Exercise directions –
Turn the records below, from their start through the line containing "23: (983, 143)", into a JSON list of strings with one string per line, skipping blank lines. Leave the pictures out of the list.

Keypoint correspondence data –

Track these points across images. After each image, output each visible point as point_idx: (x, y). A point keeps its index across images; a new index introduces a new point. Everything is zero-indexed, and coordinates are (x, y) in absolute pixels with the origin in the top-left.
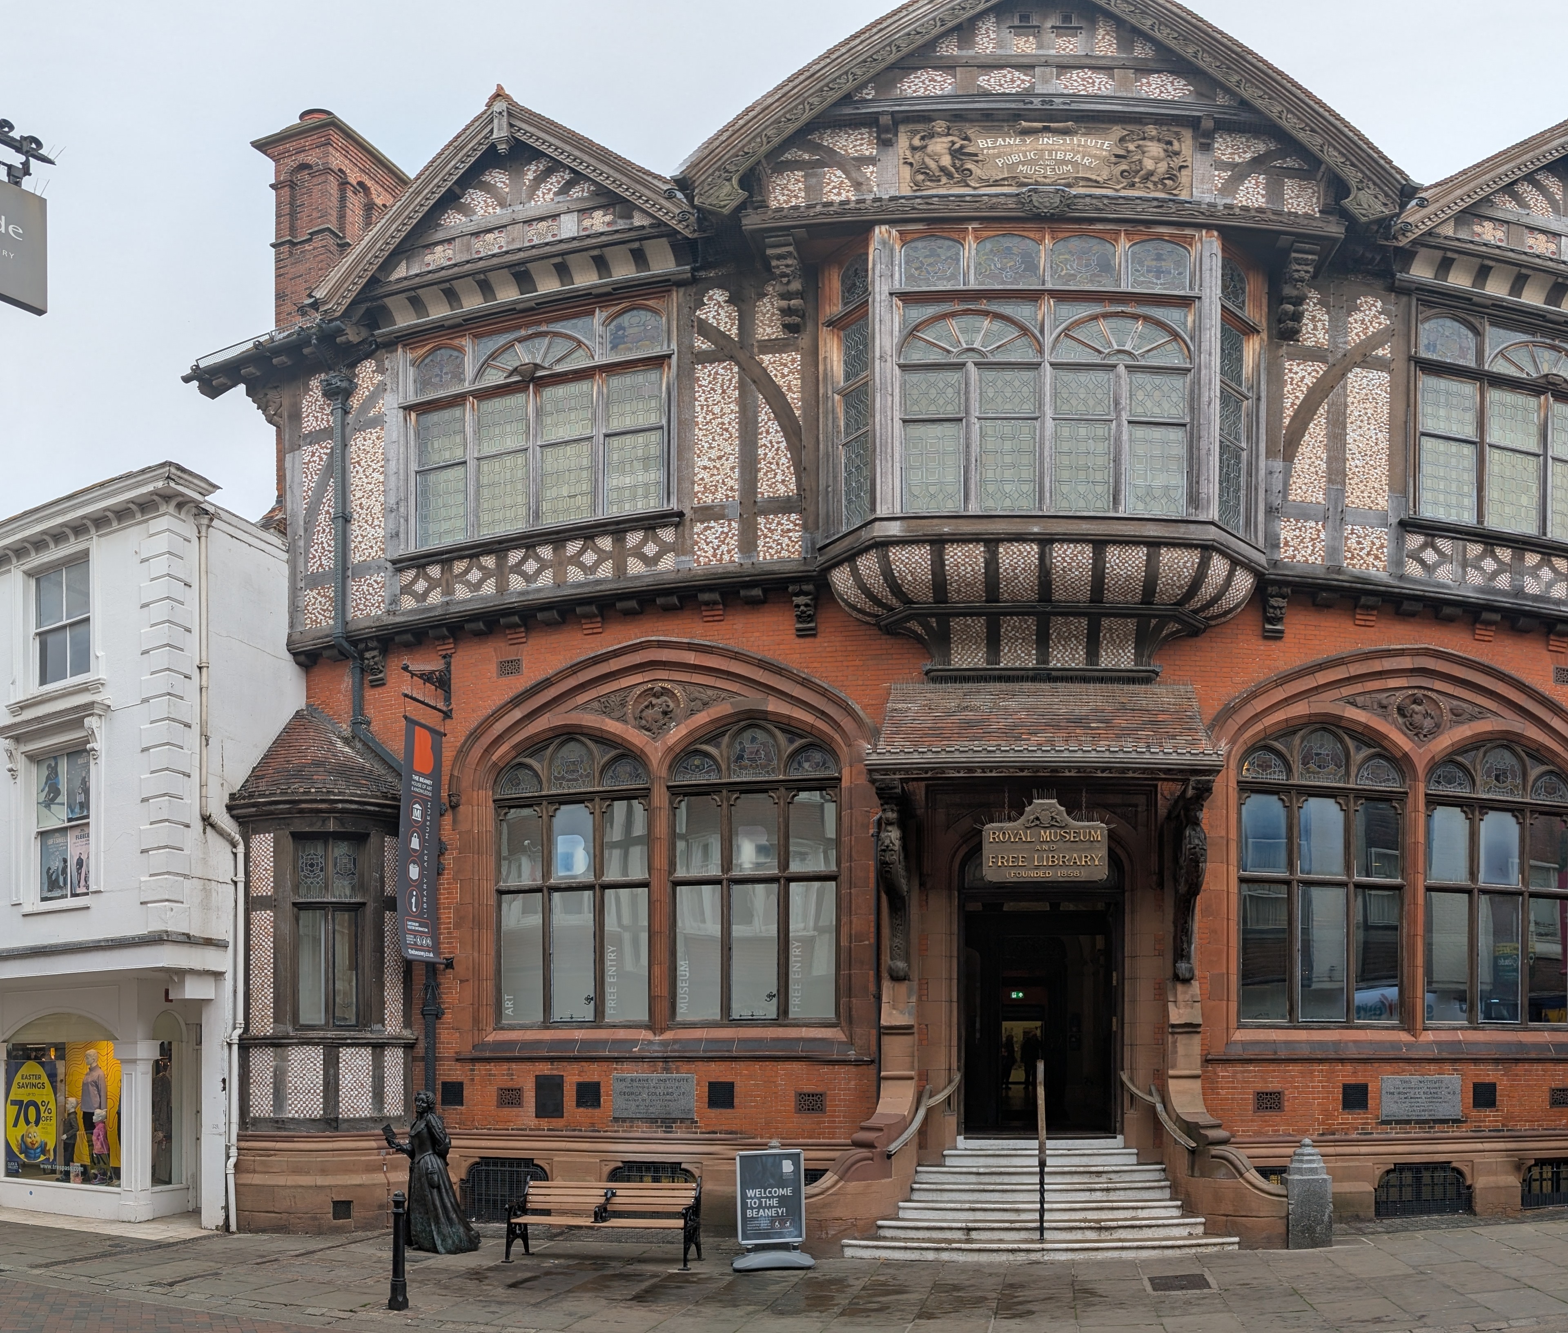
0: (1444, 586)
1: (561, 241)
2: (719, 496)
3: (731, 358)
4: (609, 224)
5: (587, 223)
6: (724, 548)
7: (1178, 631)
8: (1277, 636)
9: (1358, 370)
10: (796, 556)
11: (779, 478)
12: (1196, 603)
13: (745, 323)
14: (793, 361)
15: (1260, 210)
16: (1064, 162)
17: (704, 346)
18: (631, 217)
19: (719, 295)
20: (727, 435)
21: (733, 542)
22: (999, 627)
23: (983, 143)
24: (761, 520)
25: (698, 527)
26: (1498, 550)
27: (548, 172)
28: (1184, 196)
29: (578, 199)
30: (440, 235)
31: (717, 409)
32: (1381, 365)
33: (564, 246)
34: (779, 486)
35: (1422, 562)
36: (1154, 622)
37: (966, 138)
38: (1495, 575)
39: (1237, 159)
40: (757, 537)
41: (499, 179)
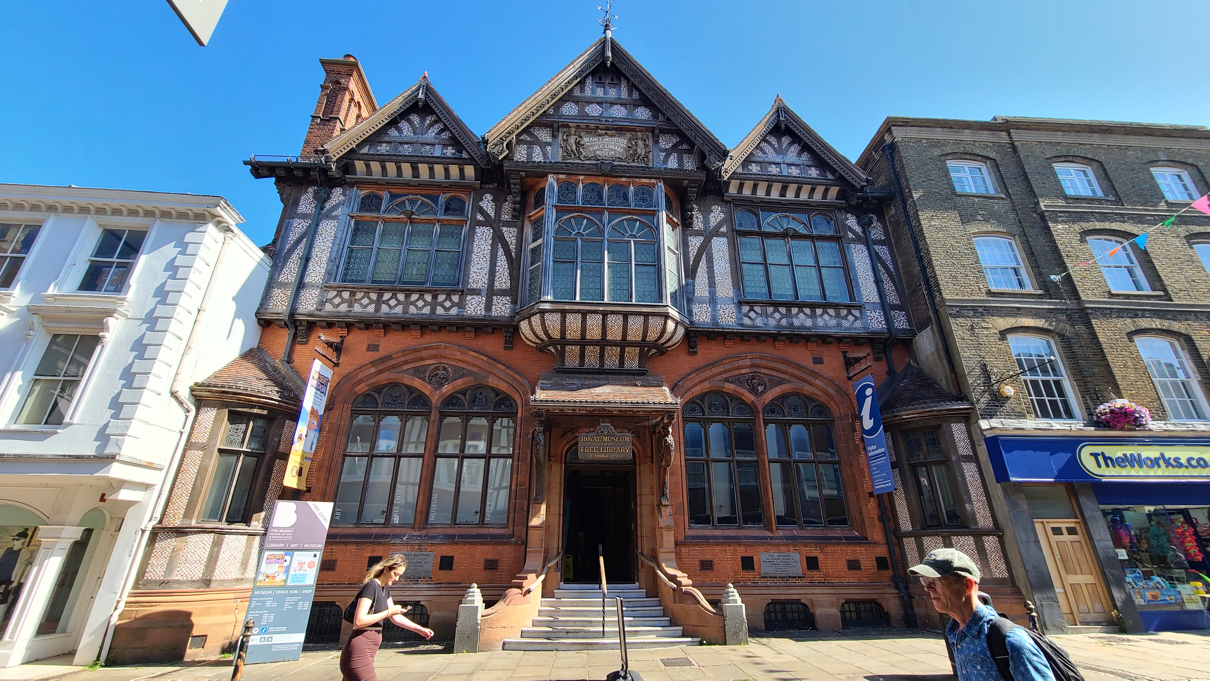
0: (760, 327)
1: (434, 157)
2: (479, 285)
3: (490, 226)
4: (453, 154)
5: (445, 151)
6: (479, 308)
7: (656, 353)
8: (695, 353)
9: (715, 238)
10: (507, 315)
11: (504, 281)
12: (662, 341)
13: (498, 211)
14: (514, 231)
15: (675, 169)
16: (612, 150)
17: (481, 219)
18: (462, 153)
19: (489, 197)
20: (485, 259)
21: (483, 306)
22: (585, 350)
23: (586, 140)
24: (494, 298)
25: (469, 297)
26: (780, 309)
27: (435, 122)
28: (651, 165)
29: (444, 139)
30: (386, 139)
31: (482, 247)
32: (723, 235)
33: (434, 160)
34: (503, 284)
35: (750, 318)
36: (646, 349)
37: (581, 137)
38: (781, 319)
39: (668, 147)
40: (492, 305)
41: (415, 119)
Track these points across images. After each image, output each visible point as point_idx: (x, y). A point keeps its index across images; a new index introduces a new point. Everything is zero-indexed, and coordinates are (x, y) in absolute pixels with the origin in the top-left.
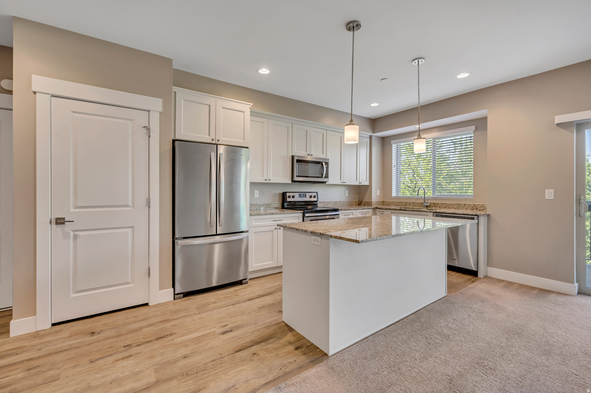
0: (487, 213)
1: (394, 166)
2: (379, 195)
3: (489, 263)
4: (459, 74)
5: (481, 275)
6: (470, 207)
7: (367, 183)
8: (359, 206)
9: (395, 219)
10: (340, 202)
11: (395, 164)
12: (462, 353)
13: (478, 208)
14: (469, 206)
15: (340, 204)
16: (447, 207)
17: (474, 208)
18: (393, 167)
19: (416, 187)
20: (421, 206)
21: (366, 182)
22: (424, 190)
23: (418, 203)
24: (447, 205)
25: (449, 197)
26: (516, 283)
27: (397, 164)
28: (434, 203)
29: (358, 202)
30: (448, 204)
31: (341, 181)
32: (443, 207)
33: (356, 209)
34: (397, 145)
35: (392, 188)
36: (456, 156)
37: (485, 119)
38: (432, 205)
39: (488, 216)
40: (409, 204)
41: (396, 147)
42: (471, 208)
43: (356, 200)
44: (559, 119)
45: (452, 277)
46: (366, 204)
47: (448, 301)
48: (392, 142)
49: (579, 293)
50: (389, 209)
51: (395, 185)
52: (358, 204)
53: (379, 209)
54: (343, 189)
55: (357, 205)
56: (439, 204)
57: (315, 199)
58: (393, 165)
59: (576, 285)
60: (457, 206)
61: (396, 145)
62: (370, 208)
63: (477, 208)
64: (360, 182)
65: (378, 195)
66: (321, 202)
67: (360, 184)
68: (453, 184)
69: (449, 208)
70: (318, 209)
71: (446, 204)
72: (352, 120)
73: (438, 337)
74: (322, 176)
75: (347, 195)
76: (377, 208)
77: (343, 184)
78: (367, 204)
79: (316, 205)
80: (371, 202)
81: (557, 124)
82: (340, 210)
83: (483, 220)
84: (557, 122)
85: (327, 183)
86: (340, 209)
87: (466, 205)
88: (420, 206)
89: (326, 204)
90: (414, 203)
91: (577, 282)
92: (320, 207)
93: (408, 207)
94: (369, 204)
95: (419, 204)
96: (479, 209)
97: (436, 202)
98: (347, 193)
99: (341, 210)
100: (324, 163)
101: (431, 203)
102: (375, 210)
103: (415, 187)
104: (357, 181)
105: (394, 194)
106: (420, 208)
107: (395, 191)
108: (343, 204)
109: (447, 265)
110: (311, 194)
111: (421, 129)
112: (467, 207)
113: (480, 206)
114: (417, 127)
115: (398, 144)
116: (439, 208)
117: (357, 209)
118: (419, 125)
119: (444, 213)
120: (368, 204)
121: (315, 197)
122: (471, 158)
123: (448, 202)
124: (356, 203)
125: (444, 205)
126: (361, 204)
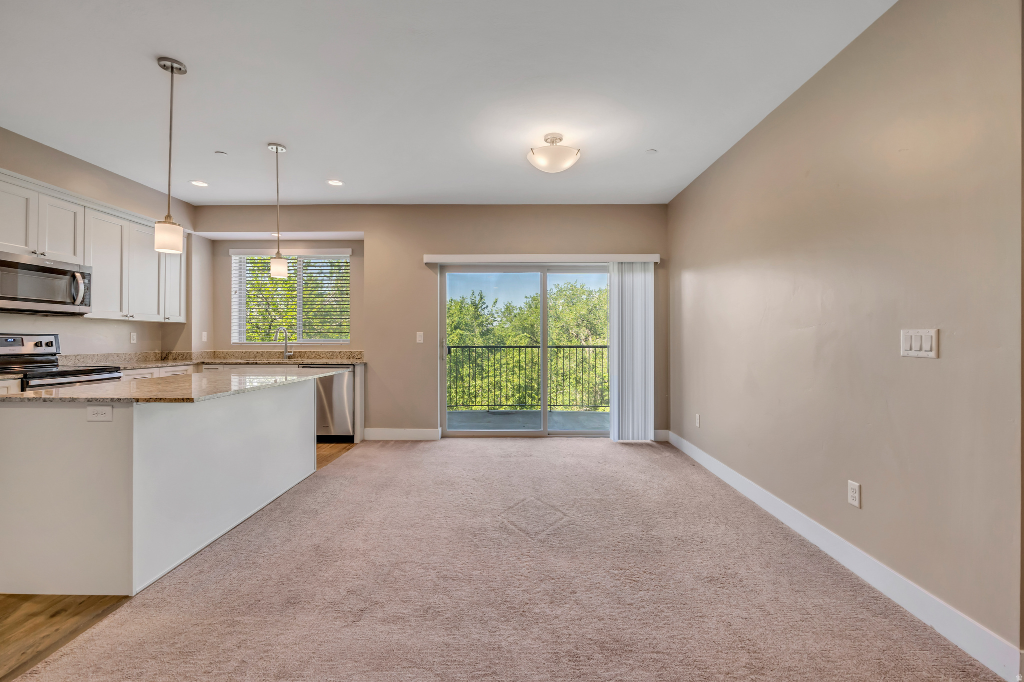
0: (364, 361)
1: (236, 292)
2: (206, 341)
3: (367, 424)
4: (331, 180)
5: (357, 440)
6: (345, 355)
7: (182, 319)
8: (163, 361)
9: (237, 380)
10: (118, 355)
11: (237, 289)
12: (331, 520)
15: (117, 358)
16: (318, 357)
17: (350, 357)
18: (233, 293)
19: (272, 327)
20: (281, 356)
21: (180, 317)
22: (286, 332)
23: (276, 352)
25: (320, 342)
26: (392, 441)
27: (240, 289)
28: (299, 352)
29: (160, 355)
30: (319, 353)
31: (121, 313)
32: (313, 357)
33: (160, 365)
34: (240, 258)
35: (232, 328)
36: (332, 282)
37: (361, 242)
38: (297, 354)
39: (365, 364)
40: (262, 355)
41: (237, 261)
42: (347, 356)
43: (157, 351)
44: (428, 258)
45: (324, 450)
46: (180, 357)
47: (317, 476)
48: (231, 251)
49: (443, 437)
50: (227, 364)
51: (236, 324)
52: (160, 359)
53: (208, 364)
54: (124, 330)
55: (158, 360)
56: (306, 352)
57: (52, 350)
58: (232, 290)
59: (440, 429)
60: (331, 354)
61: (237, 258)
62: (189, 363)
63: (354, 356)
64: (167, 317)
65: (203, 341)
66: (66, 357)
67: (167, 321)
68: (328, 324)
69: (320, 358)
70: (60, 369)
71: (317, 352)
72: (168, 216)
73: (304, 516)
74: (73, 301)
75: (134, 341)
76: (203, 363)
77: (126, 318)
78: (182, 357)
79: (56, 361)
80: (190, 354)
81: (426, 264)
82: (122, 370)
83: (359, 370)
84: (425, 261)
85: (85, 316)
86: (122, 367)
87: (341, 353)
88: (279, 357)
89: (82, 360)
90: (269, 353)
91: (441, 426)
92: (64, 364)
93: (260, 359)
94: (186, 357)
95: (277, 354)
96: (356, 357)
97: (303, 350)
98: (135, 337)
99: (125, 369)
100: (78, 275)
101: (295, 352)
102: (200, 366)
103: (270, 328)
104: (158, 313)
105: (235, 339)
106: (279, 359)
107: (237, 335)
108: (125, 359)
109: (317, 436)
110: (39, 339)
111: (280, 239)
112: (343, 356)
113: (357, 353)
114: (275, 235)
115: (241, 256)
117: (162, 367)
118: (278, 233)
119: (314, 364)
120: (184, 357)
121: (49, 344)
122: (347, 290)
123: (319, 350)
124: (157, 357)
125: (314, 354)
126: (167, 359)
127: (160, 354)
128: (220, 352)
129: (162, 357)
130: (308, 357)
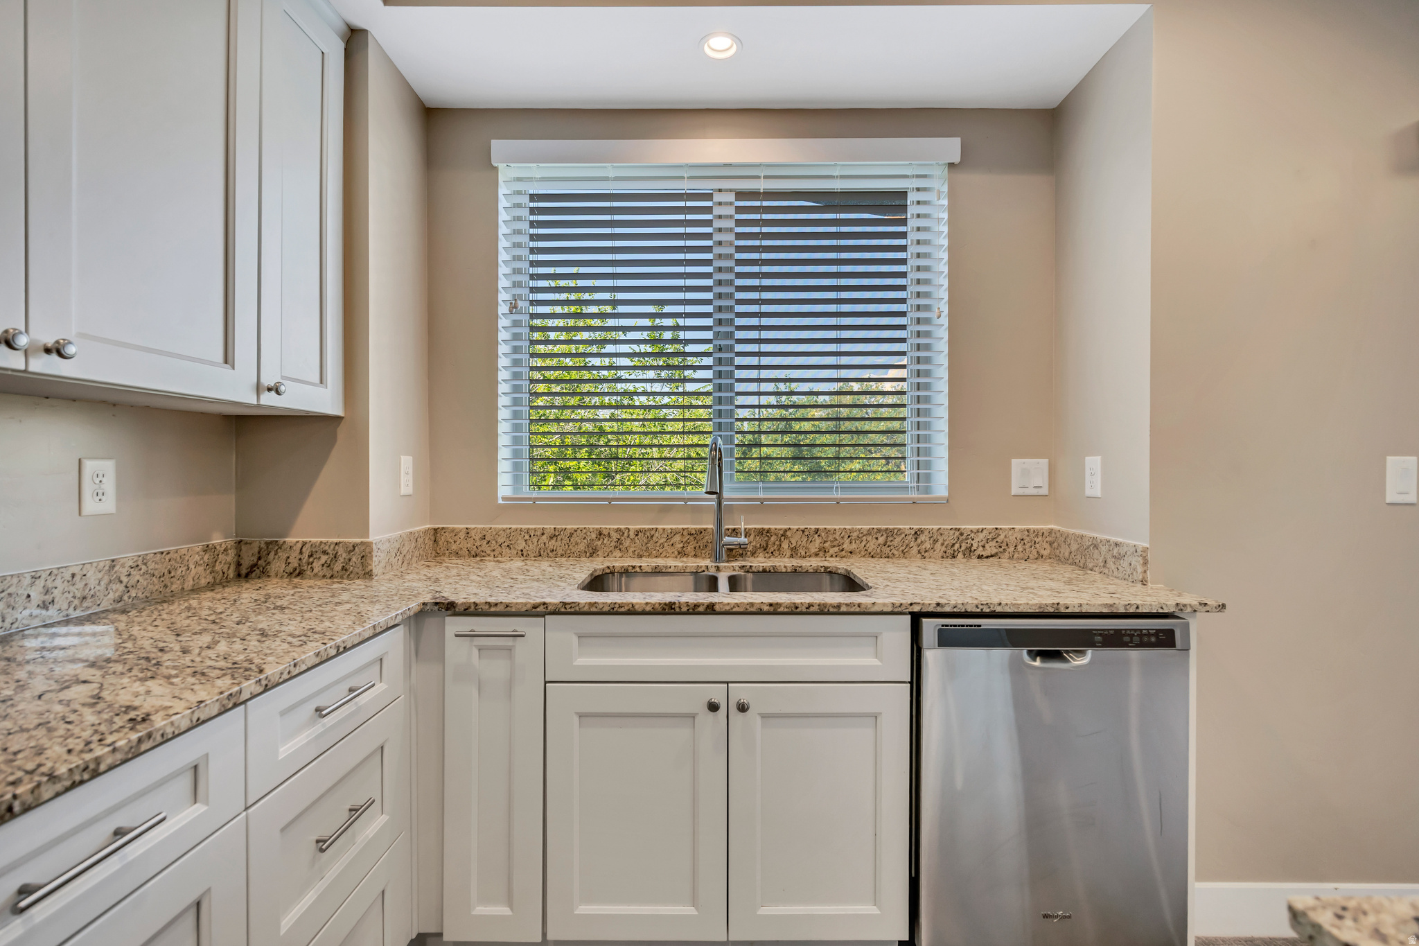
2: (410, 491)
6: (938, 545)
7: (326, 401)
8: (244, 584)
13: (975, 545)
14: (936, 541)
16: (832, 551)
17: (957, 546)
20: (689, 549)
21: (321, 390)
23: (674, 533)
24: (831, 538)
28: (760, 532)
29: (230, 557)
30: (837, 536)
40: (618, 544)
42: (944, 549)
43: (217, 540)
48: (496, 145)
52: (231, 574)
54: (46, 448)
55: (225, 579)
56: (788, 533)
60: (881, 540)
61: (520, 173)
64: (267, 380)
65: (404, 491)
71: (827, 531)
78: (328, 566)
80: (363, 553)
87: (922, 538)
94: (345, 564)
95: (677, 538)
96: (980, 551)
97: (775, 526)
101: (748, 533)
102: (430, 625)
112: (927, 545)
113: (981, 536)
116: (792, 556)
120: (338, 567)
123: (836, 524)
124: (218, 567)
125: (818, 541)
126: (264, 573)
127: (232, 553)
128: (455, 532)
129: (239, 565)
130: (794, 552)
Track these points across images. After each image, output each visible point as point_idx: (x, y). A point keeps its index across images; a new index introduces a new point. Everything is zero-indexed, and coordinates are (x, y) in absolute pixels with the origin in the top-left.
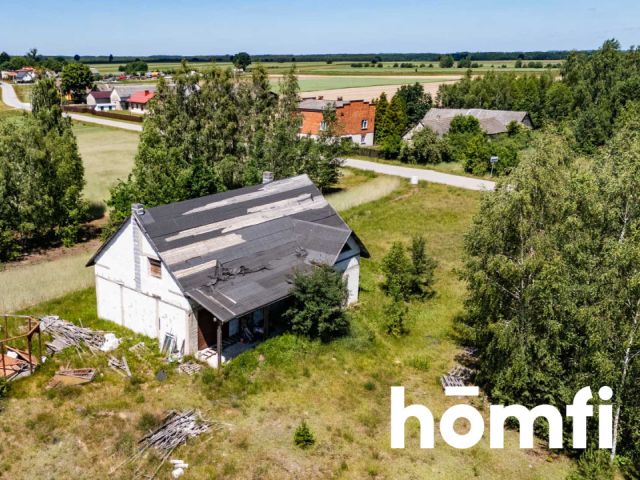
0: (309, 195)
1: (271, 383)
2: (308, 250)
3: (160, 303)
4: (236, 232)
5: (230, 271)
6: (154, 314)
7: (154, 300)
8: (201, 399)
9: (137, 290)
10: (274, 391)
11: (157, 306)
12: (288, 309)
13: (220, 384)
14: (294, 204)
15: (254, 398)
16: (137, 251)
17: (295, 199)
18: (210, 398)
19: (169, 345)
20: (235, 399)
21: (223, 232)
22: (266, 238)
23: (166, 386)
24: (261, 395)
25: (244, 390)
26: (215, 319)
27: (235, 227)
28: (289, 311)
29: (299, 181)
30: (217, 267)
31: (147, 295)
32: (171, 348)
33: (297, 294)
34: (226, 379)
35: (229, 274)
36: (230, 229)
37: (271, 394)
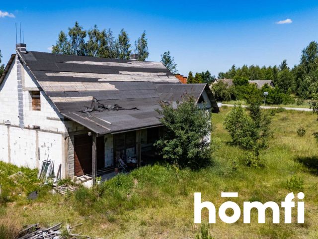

Result of this exercise –
[
  "Track these points across images. After each image, output each visible point as point_idx: (x, y). A point keeps its index across images; a new index introduces a new point. Everything is zero-indexed, and coordinates are (x, y) in absolute pixels with the origin in the top-left.",
  "0: (1444, 586)",
  "1: (561, 241)",
  "2: (719, 496)",
  "3: (731, 358)",
  "4: (609, 224)",
  "5: (587, 223)",
  "6: (724, 548)",
  "7: (1178, 631)",
  "8: (1277, 636)",
  "9: (1358, 370)",
  "10: (796, 556)",
  "11: (779, 478)",
  "12: (1196, 603)",
  "13: (745, 323)",
  "14: (793, 361)",
  "15: (1260, 210)",
  "16: (1064, 162)",
  "17: (704, 346)",
  "18: (631, 217)",
  "19: (719, 295)",
  "20: (727, 435)",
  "21: (733, 542)",
  "22: (999, 627)",
  "23: (983, 143)"
]